Barnes & Noble Inc. buyer Kim Corradini is seeing better-than-projected sales of rock books. The chain plans special displays for Christmas and has placed larger-than-usual orders.
"So far, all of the music biographies, autobiographies and memoirs are selling even better than expected," she told The Associated Press in an e-mail interview. "Unlike two years ago when all of the big releases were on the Beatles, this year we have a diverse selection of books on very popular artists from various musical eras."
Lisa Gallagher, publisher of William Morrow and HarperEntertainment, says she was impressed by the multigenerational audience at a recent Slash book signing on Long Island. Sales for his book have exceeded the 100,000-copy mark.
"At the signings, when you're looking at the line, it is both people who you could imagine bought 'Appetite for Destruction' back in the day and it's also younger people as well," she says. "I think this is a very broad audience."
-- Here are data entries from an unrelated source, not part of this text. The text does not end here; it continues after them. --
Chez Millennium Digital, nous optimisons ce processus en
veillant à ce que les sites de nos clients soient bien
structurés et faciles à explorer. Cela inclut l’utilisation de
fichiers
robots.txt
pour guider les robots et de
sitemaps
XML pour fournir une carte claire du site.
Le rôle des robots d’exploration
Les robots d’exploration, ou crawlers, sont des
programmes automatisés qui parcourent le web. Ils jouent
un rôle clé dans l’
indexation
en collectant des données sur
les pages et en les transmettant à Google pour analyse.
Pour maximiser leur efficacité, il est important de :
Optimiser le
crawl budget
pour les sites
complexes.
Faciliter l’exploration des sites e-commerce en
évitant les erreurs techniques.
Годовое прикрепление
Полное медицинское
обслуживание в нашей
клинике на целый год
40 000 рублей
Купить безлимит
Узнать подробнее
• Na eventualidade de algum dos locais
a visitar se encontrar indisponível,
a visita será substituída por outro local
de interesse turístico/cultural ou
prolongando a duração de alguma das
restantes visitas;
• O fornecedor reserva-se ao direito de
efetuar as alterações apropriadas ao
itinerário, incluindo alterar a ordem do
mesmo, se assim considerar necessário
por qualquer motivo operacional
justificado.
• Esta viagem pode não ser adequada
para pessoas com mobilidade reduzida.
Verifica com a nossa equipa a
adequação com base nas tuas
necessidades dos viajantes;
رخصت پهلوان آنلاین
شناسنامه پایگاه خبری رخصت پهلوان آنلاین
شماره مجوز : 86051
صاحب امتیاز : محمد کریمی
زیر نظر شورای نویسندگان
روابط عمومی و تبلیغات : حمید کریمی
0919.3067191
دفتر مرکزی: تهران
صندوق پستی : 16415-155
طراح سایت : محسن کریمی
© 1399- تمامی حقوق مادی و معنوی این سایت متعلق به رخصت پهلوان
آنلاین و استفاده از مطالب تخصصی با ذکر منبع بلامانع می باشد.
Books mining the seamier side of rock are nothing new, of course. Notable titles include Anthony Kiedis' "Scar Tissue"; "Hammer of the Gods," about Led Zeppelin; "No One Here Gets Out Alive" on The Doors; and Motley Crue's "The Dirt: Confessions of the World's Most Notorious Rock Band."
What seems new now is a renewed push for autobiography, publishers say. They point to the overall strong demand for memoirs as a reason more musicians are putting down their instruments and picking up pens. They also note a slip in overall album sales.
"You have to wonder if they're looking to books as a kind of exciting medium as the traditional record medium kind of goes to hell," Conrad says. "Maybe they're suddenly noticing there's business to be done and advances to be paid."
Sixx has taken that one step further. His book came out the same time his new band, Sixx: A.M., released a sort of soundtrack to the memoir, with each song tied to a book chapter. Some 200,000 copies of the book have been sold.
"The cross-promotion there just really worked well. We've benefited from the success of the CD and they've benefited from the success of our book," says Anthony Ziccardi, vice president and deputy publisher of Pocket Books, which put out the Sixx book.
"We're definitely talking to a number of people about doing something similar or just telling their story for the first time. I think there's definitely a renewed interest in that."
Other rock books available this winter include a biography on Gram Parsons by David N. Meyer, and an upcoming unauthorized bio of Guns N' Roses front man Axl Rose, by Mick Wall.
The next big rock autobiographies on the horizon? One by Pete Townshend, and one by another Rolling Stone -- Keith Richards, who was reportedly paid more than $7 million by Little, Brown & Company for his drug-fueled memories.
That may be a risky prospect. Conrad recalls band mate Mick Jagger also being under contract to write his autobiography many years ago, only for him to back out.
"There's a great story about how he was signed up for all this money and then he just couldn't remember anything," says Conrad. "And if he can't remember, what about Keith? Let's just hope his collaborator can do a lot of interviews."